Why We Hunt
The wall tent is
up, tucked snugly into an old corral about 500 yards off the main channel of
the Arkansas River just south of Ponca City. The cots are set, mattresses laid,
and the good cold weather sleeping bags unrolled for the mice to play in when
we’re not there. The tent is fine, tight against the wind, and easy to warm
with the sheepherder.
The old sheet metal
wood burner is leveled, a stack of fine white ash cut to stove specs, split,
and stacked just inside the tent flap away from the rain and snow. We hope it
snows, we hope it rains, just to let the world know Brian Loveland and Conrad
are on their own hook, warm, dry, and ready for Osama.
The food supply,
enough for Cox’s army, takes up two pretty good-sized ice chests and has in it
deer meat from last year’s hunt, the makings for ham, eggs, biscuits, two or
three different kinds of stew, cinnamon rolls to heat on the wood burner with
tin foil, potatoes, onions, you name it, and jugs of milk so cold it will make
your teeth hurt. Yes, we drink out of the jug. Don’t you?
We cook on a
Coleman three burner and propane and use the wood burner top in a pinch to heat
extra cans of sweet molasses pork and beans, spinach (Mom said you gotta’ have
something green.), new potatoes or maybe a can of Franco American or tamales.
Steaks? Pork chops? Are you kidding? They’re in the ice chests, too, and we
know exactly where they are. Come on rain. Come on snow.
Our light is an old
Coleman double mantle job I gave to my grandparents down in Calvin 40 years ago
to use on their catfishing trips along the Muddy Boggy. It hangs from the
ridgepole on a coat hanger bent into a hook, and sways in the wind when the
tent does. Without a good light, the copperheads win. When Grandpa died,
Grandma gave it back to me. She wouldn’t be fishing without the old man. Sure I
believe in ghosts, don’t you?
The country is
still wild up there along the upper Arkansas.
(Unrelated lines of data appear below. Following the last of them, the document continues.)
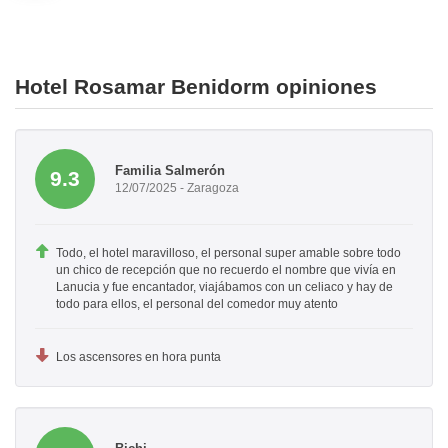
Hotel Rosamar Benidorm opiniones
Familia Salmerón
9.3
12/07/2025 - Zaragoza
Todo, el hotel maravilloso, el personal super amable sobre todo
un chico de recepción que no recuerdo el nombre que vivía en
Lanucia y fue encantador, viajábamos con un celiaco y hay de
todo para ellos, el personal del comedor muy atento
Los ascensores en hora punta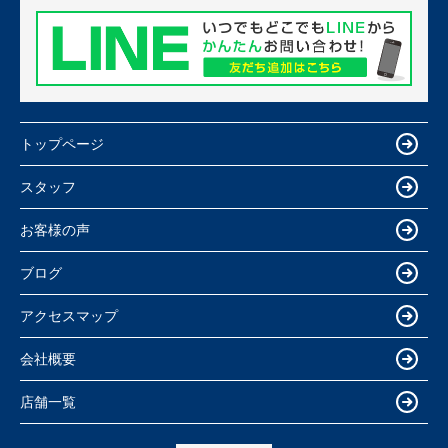
トップページ
スタッフ
お客様の声
ブログ
アクセスマップ
会社概要
店舗一覧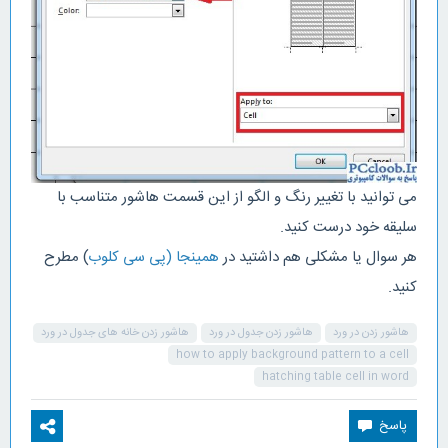
می توانید با تغییر رنگ و الگو از این قسمت هاشور متناسب با
سلیقه خود درست کنید.
هر سوال یا مشکلی هم داشتید در
همینجا (پی سی کلوب
) مطرح
کنید.
هاشور زدن در ورد
هاشور زدن جدول در ورد
هاشور زدن خانه های جدول در ورد
how to apply background pattern to a cell
hatching table cell in word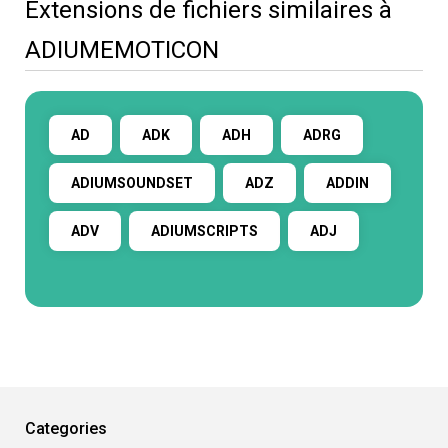
Extensions de fichiers similaires à
ADIUMEMOTICON
AD
ADK
ADH
ADRG
ADIUMSOUNDSET
ADZ
ADDIN
ADV
ADIUMSCRIPTS
ADJ
Categories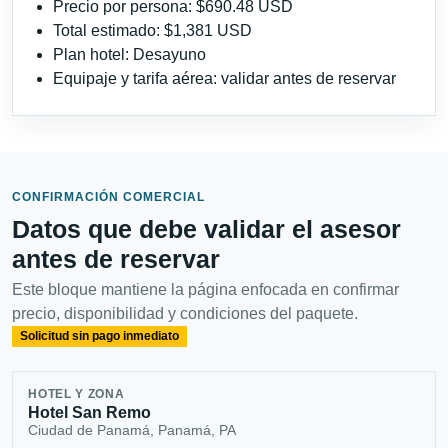
Precio por persona: $690.48 USD
Total estimado: $1,381 USD
Plan hotel: Desayuno
Equipaje y tarifa aérea: validar antes de reservar
CONFIRMACIÓN COMERCIAL
Datos que debe validar el asesor
antes de reservar
Este bloque mantiene la página enfocada en confirmar
precio, disponibilidad y condiciones del paquete.
Solicitud sin pago inmediato
HOTEL Y ZONA
Hotel San Remo
Ciudad de Panamá, Panamá, PA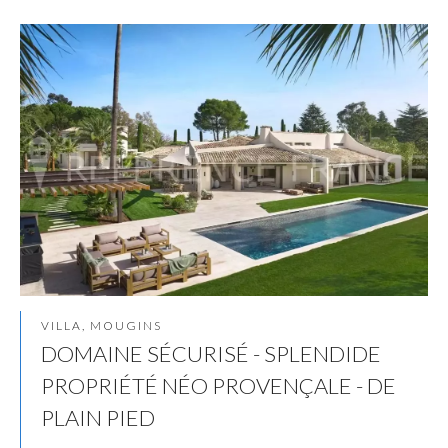
VILLA, MOUGINS
DOMAINE SÉCURISÉ - SPLENDIDE
PROPRIÉTÉ NÉO PROVENÇALE - DE
PLAIN PIED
Somebody sees a mountain lion or
two about every third month, and there’s a reason: The deer population.
Research will tell you that on average an adult mountain lion will consume one
deer a week. Where there are lots of deer, sooner or later a mountain lion will
show up. Coyotes? They howl continuously after dark, sometimes distant,
sometimes so close you worry about the thickness of tent fabric.
Would a big cat or
pack of coyotes jump you in the dark on your way through the woods to your deer
stand? Probably not. “Probably” is the most important word in the dictionary
when your flashlight batteries go dead a mile from the truck. Wait. Listen! Did
you hear that?
I had my back
against a huge old hackberry this past Wednesday morning at daybreak down in
the river bottom when a baby coon no bigger than a bowling ball walked right by
me there on the ground. He wasn’t 10 feet away. For the fun of it, I sucked in
air through my clenched teeth and made a high-pitched squealing sound like a
wounded bird, or maybe a mouse. Mr. Baby Coon didn’t like that a bit. He sat up
on his haunches like a midget bear, tried to make me out, couldn’t, then put it
into gear and hightailed it outa’ there. It made me laugh, but not too loud you
understand. There would be no cable bill for that bit of entertainment.
The sky in the east
was fluorescent pink, then orange behind a black lacework of limbs, and then
full of birds, thousands of blackbirds winging their way into nearby bean and
corn fields, crows, jays, dozens of them, right behind them.
In front of me not
five feet away was a “hog rub,” another hackberry, smaller, with a big muddy
smear on its trunk where a wild hog had scratched itself recently. There are
wild hogs all over that country. Brian and I had agreed before we left camp
that morning not to shoot any hogs until colder weather arrived. They’re
excellent eating, but hard to keep when the air is above freezing.
I was looking at
that hog rub for the umpteenth time just before eight o’clock when just to the
left of it a yearling doe and a mature doe stepped into a little opening not 35
yards away. The yearling had already nailed me, probably when I turned my head
to look at the movement; the old girl hadn’t. I froze, and in a moment the
yearling relaxed and followed its compadre on out into an even larger opening.
They both stopped,
and in a place whereby raising my head I could see 500 acres of harvested corn,
and 200 of soy beans about to be harvested, began to nibble greenbriers. With
their heads down, I let the sights settle on the bigger deer’s shoulder and
pulled the trigger. We would be eating deer meat at least another year out on
Baker’s Branch.
That’s the main
reason I hunt deer. For the meat. It’s the best. But I could probably come up
with a couple other reasons if you asked.